Long-term evolution (LTE) networks frequently confront the issue of meeting the quality of service (QoS) requirements of the many services they offer. When it comes to radio resource scheduling, maintaining a balance between system performance and user fairness is a delicate issue. Different academics have developed several methods to this effect in an attempt to manage the restricted radio resources. The M-LWDF algorithm, for example, is a well-known packet scheduler that can support both real-time and non-real-time services. This algorithm has been proven to be insufficiently supportive of real-time services. This method uses the fuzzy logic uncertainty principle to create new weights for the various flows, taking into account two network input parameters: delay requirement for real-time traffic and throughput need for non-real-time traffic. Using system throughput, packet loss rate, delay, and fairness as performance metrics, this algorithm was compared against PF, M-LWDF, and EXP/PF schemes in an LTE simulator. When the cell was loaded with 60 users, the aggregate throughput for video and VOIP increased significantly by 9.8% and 0.1 percent, respectively, when I-MLWDF was employed, however the throughput for non-real time flow dropped by almost 90% when compared to MLWDF. When compared to EXP/PF and MLWDF, the revised scheme revealed a packet loss rate for video flow of 35.71 percent and 75 percent, respectively. The tolerable packet loss rate for VOIP traffic is less than 3% for both algorithms, with the enhanced system outperforming MLWDF by roughly 20%. In comparison to MLWDF, the packet loss rate for non-real time flow for I-MLWDF was about 95%. When the cell was loaded with 60 users, the enhanced scheme’s video and VOIP delays were under 0.05s and 0.007s, respectively, compared to MLWDF’s delays of 0.07s and 0.02s for video and VOIP, respectively. In addition, when compared to MLWDF, I-MLWDF had a 98 percent longer delay. I-MLWDF has a 20 percent higher video flow fairness index than MLWDF. For the fairness index for VOIP traffic, both algorithms performed between 98.5 percent and 99.5 percent, with I-MLWDF outperforming M-LWDF by roughly 0.2 percent. MLWDF and PF, on the other hand, had the greatest fairness indexes, with scores above 99 percent, while I-MLWDF had the lowest, with a score of around 93 percent.
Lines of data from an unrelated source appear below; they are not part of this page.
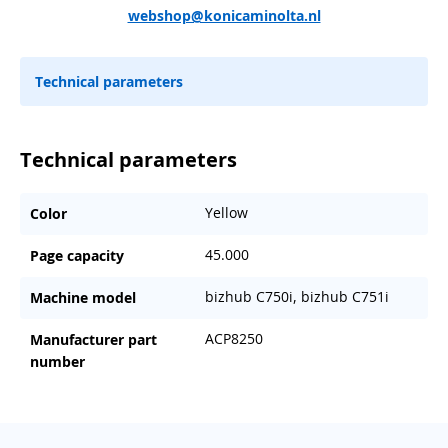
webshop@konicaminolta.nl
Technical parameters
Technical parameters
Yellow
Color
45.000
Page capacity
bizhub C750i, bizhub C751i
Machine model
ACP8250
Manufacturer part
number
Cellular communication was created to address the shortcomings of traditional wireless and wired communication networks by allowing communication between mobile and stationary units, as well as vice versa[1]. The mobile units are known as mobile stations, whereas the permanent units are known as land fixed units. Traditional wireless communication networks have a number of faults, including their inability to cope with the high speed of rapid mobile devices, as well as their low capacity and low data rate.
The name “cellular” comes from the fact that cellular communication divides its coverage area into little cells. During the late 1970s, suggestions for cellular communication began to appear in Bell System proposals [1, 2]. The population (traffic) in the area to be covered determines the size of the cells. It is, however, determined by the transmitter’s strength and the cell’s operating frequency. Cells use strategies like frequency hopping, frequency re-use, and cell splitting to manage restricted frequency resources and satisfy the needs of consumers [3].